Judge shrugs at delays

After yet another adjournment in the Ibrahim Ali murder trial Wednesday, B.C. Supreme Court Judge Lance Bernard told the jury he is doing what he can to avoid delays.

Ali is on trial for first-degree murder in the death of a 13-year-old girl whose body was found in Burnaby's Central Park on July 19, 2017, less than two hours after her family reported her missing at about 11 p.m. on July 18, 2017.

Ali has pleaded not guilty.

The girl cannot be identified because of a publication ban.

Sexual assault expert Dr. Tracy Pickett was on the stand Tuesday morning, answering questions about injuries found on the young teen’s body, when the trial was adjourned until 2 p.m. the next day because Ali wasn’t feeling well.

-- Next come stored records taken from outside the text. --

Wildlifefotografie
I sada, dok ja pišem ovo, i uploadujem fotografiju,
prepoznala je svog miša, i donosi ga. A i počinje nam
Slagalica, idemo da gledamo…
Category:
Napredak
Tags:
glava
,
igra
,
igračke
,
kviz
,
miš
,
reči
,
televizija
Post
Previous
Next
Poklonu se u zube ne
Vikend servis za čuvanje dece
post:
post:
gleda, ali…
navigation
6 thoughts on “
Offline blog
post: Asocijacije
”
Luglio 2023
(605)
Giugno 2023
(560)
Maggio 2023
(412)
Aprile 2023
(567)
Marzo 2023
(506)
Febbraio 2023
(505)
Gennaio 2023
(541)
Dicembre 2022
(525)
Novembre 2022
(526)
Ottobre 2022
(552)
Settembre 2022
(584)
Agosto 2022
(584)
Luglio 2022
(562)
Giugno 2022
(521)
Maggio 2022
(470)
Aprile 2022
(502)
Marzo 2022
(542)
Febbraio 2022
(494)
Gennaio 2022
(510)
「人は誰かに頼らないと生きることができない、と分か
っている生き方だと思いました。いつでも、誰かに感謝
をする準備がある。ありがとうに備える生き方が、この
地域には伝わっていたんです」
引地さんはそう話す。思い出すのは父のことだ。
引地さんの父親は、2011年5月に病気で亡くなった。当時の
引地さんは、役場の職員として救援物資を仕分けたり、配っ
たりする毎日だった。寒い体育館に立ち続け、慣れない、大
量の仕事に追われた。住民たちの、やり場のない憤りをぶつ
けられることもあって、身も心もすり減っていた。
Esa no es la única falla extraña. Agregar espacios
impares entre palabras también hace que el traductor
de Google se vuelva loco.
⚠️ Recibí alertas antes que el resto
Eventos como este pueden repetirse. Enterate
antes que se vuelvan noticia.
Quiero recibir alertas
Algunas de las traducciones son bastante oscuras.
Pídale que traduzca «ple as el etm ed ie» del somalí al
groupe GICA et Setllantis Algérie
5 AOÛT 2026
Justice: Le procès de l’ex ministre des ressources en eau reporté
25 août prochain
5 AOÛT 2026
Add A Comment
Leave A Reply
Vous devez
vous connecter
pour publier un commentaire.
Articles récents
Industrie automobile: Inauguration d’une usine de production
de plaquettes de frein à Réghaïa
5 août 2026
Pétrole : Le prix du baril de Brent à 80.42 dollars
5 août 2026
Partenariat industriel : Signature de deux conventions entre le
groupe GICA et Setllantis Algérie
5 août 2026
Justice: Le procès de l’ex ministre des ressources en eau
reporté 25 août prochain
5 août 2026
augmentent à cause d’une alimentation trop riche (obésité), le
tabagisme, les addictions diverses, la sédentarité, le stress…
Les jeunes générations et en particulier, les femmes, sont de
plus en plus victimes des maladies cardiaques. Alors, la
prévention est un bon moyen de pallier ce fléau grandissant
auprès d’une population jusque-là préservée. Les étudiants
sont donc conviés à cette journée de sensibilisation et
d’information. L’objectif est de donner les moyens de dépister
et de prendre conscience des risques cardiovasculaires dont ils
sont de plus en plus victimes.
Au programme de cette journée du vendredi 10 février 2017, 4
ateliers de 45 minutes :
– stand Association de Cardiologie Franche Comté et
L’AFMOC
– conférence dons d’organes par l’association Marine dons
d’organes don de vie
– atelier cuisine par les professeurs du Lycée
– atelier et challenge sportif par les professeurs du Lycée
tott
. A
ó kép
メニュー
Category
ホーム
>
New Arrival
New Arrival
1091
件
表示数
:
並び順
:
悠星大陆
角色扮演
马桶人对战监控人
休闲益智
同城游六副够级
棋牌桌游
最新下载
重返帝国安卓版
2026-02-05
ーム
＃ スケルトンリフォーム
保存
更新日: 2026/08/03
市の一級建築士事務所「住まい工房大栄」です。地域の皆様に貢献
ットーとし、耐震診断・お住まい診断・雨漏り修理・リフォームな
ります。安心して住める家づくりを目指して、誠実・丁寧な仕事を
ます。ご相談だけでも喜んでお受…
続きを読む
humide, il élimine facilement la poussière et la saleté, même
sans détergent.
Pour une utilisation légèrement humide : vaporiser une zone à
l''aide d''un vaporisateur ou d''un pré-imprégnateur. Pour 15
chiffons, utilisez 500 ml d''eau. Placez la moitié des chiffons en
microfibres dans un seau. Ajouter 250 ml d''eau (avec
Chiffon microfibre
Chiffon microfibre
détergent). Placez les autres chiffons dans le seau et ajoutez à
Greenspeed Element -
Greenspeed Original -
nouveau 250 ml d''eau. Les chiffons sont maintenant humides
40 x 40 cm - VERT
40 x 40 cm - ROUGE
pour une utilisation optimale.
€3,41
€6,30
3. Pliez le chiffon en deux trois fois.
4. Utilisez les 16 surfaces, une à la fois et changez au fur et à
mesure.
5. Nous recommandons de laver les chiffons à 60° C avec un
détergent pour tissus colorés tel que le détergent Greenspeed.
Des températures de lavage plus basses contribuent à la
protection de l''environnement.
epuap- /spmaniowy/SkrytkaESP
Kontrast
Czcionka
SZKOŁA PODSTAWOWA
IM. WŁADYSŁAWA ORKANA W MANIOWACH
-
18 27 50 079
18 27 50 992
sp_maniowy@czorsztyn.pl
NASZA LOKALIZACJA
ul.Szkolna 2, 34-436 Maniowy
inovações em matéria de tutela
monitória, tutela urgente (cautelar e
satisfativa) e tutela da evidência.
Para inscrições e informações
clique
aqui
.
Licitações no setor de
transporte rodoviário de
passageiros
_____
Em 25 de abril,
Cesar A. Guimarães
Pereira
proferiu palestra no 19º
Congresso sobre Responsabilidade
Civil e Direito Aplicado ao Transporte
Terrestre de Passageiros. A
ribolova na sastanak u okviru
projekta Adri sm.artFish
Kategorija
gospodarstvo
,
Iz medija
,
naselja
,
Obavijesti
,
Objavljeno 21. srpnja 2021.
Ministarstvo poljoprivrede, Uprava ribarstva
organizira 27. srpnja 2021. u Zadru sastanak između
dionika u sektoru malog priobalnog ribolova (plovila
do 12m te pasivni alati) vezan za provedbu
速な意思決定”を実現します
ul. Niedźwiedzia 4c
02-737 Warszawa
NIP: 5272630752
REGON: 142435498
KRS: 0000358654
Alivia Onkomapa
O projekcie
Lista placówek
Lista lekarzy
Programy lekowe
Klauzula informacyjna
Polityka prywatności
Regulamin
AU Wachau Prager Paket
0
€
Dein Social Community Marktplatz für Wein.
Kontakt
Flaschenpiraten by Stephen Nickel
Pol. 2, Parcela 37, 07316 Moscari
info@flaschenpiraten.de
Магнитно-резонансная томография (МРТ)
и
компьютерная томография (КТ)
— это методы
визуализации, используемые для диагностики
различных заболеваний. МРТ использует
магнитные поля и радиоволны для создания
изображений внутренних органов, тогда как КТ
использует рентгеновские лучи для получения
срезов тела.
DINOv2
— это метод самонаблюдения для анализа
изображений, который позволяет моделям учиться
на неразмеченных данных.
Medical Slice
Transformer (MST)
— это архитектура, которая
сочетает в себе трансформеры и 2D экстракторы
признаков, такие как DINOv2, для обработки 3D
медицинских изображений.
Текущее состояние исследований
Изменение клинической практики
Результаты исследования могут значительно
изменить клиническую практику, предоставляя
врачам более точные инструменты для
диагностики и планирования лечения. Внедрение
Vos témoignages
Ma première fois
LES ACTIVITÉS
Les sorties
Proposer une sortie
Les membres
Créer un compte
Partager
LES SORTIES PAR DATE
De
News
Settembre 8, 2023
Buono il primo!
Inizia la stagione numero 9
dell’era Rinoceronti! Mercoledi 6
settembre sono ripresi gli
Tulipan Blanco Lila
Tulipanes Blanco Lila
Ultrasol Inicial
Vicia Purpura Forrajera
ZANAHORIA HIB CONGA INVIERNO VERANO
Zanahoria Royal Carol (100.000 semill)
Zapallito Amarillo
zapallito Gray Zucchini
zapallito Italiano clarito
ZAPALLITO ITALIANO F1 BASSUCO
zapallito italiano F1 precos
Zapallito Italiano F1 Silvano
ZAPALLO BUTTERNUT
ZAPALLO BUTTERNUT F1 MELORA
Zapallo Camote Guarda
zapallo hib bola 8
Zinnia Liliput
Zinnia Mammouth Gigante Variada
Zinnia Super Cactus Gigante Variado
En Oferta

At about 3:20 p.m. Wednesday, the jury was called into court and told to return Thursday morning.

Bernard told them he had spent most of the afternoon “dealing with the matter at hand, which is that Mr. Ali isn’t feeling well enough to proceed.”

“I think we’ve resolved that question,” Bernard said. “I expect it’s going to be resolved to the point that this will no longer be an issue that should arise.”

He apologized for the delay but said “matters arise that are unpredictable.”

“I want you to be confident that I’m doing what I can to try and avoid these delays, but there is only so much I can do,” Bernard said.

The trial was originally scheduled to begin on April 5 and wrap up at the end of June but may now continue into December.